Jennifer Johnson

Jennifer Lee Johnson

PhD Student, School of Natural Resources and Environment
International Institute Individual Fellowship

"My research analyzes historical and present-day ecological and social transformations in Lake Victoria, Africa’s most productive fishery. I hope my work will help practitioners, politicians, and scholars improve how resource extraction functions."

In the summers of 2007 and 2008, Jennifer Johnson conducted her master’s and preliminary doctoral research focused on the local and global commodity chains for illegal and legal Nile perch near Lake Victoria in East Africa. She employed interdisciplinary methodologies from anthropology, political ecology, and fisheries science to analyze social adaptations to ecological change in the Lake Victoria Basin.

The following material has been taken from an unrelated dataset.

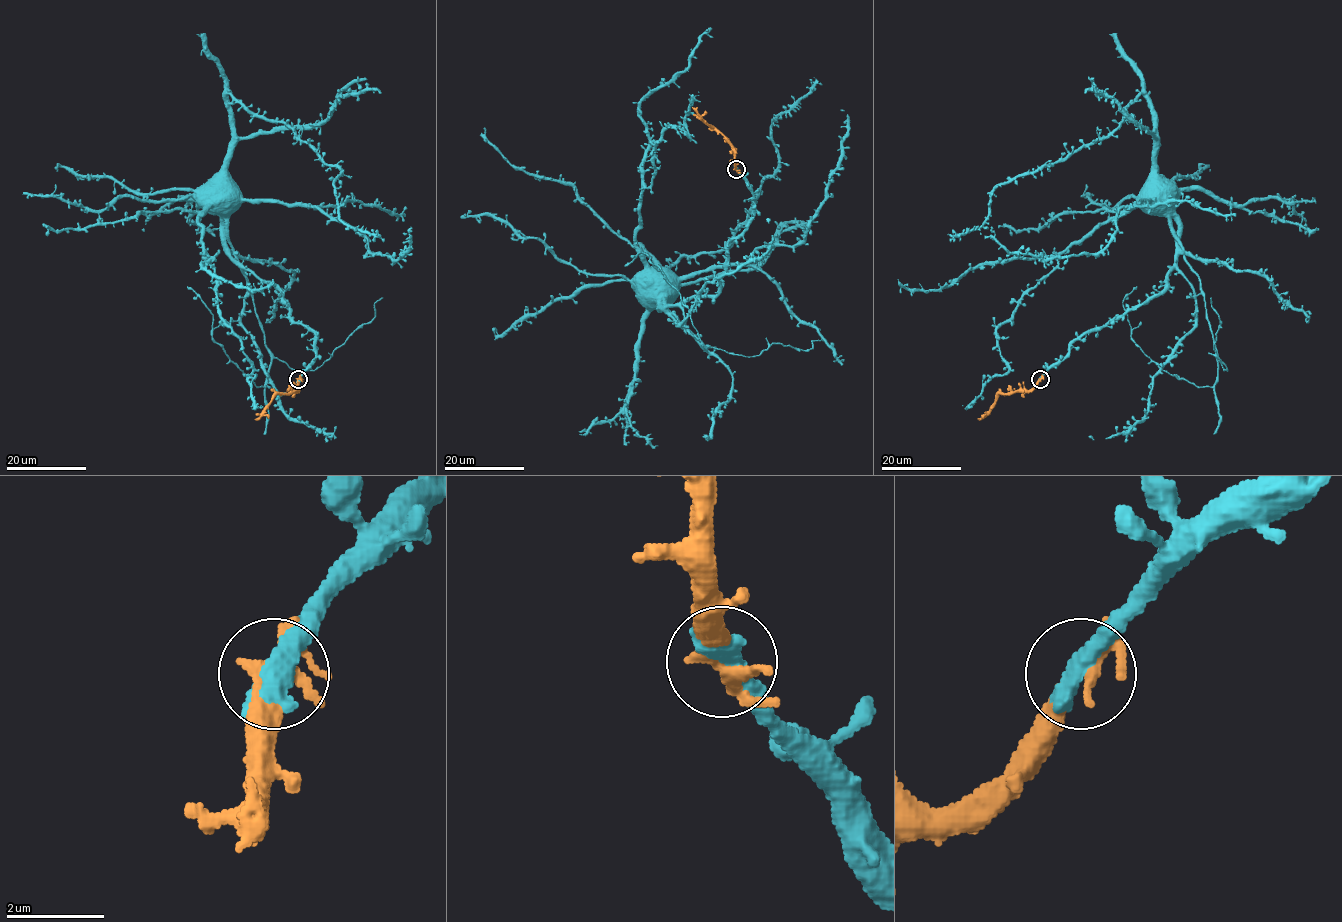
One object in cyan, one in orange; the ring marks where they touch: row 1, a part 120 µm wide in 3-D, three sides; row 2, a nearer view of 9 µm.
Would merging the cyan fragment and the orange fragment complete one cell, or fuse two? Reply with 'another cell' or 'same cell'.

She conducted over 40 semi-structured interviews, participant observation and archival research in the basin as well as 130 household surveys as part of a larger research project. She also published several news features in the Ugandan Daily Monitor on the human dimensions of the fisheries’ collapse. Her field experiences confirmed her desire to pursue her doctoral degree and a research-focused career.

 

Additional funding for Jennifer’s work was also provided by the Center for Afroamerican and African Studies’ Africa Initiative Grant, Doris Duke Conservation Foundation, Rackham Graduate School, and School of Natural Resources and Environment.